Greencells Group, based in Saarbrücken, develops, finances and builds solar power plants worldwide. With an installed capacity of more as 2.4 gigawatts, the company is one of the largest solar groups in Europe.

Company

History 
The company was founded by Andreas Hoffmann. After studying systems engineering and law at the Technical University of Kaiserslautern and the University of the Saarland, Hoffmann initially founded an advertising agency, which he sold in 2008. Since some of his employees from the event sector were not taken on by the new owner, Hoffmann looked for a new employer for them. He found what he was looking for at Conergy, one of the largest solar companies in Germany at this time, where the event employees were started to deploy on a solar construction site. That was the beginning of the company Greencells GmbH, which he founded together with Marius Kisauer in 2009. Initially, Greencells only installed solar modules. In 2012, there was a crash and consolidation of the German solar market, which Greencells survived and grew against the market trend. The reason for this was the expansion of its business areas. For example, Greencells entered project development and focused on building large-scale solar plants abroad. To keep up with the strong market growth, Hoffmann and Kisauer founded Greencells Group Holdings, based in Abu Dhabi, with investor group Zahid in 2018.

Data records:
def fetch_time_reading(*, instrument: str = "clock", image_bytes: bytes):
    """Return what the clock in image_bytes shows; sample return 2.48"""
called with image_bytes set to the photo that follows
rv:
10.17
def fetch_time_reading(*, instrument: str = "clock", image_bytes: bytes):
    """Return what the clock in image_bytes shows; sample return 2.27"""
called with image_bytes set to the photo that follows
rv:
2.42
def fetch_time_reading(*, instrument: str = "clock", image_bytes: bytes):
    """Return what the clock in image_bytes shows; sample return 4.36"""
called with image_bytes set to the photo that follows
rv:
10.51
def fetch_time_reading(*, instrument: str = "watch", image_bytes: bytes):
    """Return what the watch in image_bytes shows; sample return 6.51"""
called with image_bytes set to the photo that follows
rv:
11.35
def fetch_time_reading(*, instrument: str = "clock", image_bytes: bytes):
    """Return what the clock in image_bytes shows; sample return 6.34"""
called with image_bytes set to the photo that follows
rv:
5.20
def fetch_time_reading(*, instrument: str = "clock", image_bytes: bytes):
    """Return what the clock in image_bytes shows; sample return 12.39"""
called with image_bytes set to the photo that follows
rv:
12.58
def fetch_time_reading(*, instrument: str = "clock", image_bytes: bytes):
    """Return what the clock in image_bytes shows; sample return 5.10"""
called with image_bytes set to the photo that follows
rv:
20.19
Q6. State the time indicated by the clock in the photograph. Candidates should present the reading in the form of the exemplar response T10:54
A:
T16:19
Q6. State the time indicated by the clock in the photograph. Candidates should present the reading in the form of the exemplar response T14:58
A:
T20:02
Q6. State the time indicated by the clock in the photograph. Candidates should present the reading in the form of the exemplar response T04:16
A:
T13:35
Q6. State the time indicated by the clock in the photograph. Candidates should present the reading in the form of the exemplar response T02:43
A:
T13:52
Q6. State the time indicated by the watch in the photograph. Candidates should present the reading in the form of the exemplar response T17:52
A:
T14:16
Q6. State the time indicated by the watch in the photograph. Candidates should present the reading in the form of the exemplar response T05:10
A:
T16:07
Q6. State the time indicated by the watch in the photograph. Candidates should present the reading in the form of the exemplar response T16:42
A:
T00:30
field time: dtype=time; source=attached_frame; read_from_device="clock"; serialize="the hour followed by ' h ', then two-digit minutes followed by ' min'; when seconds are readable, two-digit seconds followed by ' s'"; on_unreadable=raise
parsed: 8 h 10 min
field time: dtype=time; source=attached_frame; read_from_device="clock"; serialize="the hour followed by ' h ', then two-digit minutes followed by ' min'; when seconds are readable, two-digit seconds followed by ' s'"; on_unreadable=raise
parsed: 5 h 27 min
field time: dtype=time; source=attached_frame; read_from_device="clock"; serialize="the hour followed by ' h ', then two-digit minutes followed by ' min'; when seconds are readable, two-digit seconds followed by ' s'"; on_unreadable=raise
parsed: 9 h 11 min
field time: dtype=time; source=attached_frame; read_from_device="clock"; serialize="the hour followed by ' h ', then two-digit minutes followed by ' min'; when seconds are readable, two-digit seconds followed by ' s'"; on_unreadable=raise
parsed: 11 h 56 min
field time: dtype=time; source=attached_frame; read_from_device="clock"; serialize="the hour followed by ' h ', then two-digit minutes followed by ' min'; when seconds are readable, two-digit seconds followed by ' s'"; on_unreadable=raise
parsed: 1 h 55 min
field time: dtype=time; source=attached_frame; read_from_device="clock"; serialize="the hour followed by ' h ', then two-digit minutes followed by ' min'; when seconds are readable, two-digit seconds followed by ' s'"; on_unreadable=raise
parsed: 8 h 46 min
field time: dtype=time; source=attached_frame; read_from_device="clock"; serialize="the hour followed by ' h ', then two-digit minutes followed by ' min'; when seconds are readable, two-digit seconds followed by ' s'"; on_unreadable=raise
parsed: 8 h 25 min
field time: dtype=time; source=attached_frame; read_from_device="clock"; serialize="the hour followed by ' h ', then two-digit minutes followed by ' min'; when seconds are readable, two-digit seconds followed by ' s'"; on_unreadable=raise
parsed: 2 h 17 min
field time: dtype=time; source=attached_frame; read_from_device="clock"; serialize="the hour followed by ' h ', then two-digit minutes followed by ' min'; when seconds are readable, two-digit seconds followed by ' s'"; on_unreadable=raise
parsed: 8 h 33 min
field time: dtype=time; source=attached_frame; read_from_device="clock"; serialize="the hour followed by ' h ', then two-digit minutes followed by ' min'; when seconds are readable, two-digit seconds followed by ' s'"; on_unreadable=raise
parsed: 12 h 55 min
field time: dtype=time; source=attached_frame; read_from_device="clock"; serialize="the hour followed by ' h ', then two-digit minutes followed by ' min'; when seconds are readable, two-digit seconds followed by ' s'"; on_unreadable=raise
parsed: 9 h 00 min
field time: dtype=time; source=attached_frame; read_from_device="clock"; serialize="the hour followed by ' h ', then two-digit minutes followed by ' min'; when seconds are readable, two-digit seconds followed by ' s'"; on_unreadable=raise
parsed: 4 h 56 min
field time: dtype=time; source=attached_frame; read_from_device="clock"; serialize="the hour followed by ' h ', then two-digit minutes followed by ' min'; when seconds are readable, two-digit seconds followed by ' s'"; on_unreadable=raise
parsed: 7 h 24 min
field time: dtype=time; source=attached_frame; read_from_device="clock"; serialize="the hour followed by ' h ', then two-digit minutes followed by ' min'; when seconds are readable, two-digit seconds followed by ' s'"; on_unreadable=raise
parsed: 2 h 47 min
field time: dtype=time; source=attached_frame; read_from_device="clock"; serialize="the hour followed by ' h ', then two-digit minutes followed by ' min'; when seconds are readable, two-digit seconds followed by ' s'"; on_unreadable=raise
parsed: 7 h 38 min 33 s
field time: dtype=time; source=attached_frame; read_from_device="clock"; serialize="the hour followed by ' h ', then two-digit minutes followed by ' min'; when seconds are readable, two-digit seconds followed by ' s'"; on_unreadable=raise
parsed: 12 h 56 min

■ THE TASKS ■
[1] Answer these questions using the Greencells text:
(a) In which city is Greencells Group based?
(b) In what year did Hoffmann sell his advertising agency?
(c) With which investor group did Hoffmann and Kisauer found Greencells Group Holdings?
[2] Carry the Greencells text forward from its final sentence.
The data has no connection to the Greencells text.

■ EXPECTED RESPONSES ■
[1]
(a) Saarbrücken
(b) 2008
(c) Zahid

[2]
Products 
Greencells plans, finances and builds solar parks all over the world. The Greencells Group is active in more than 25 countries and now employs more than 300 people. The 151 solar plants installed generate a total output of 2.4 gigawatts. To be able to guarantee the basic power supply with renewables, the company builds so-called hybrid power plants that combine solar energy with wind turbines and storage systems.

Locations 
 Saarbrücken (HQ) 
 Frankfurt, Deutschland
 Greencells CEE S.R.L., Cluj-Napoca, Romania 
 Greencells Middle East – Africa, Abu Dhabi, United Arab Emirates
 Greencells USA Inc., Atlanta, US

Awards 
 Best Issuer SME Green Bonds 2020

External links 
 Website Greencells Group
 Website des Greencells Regio (German)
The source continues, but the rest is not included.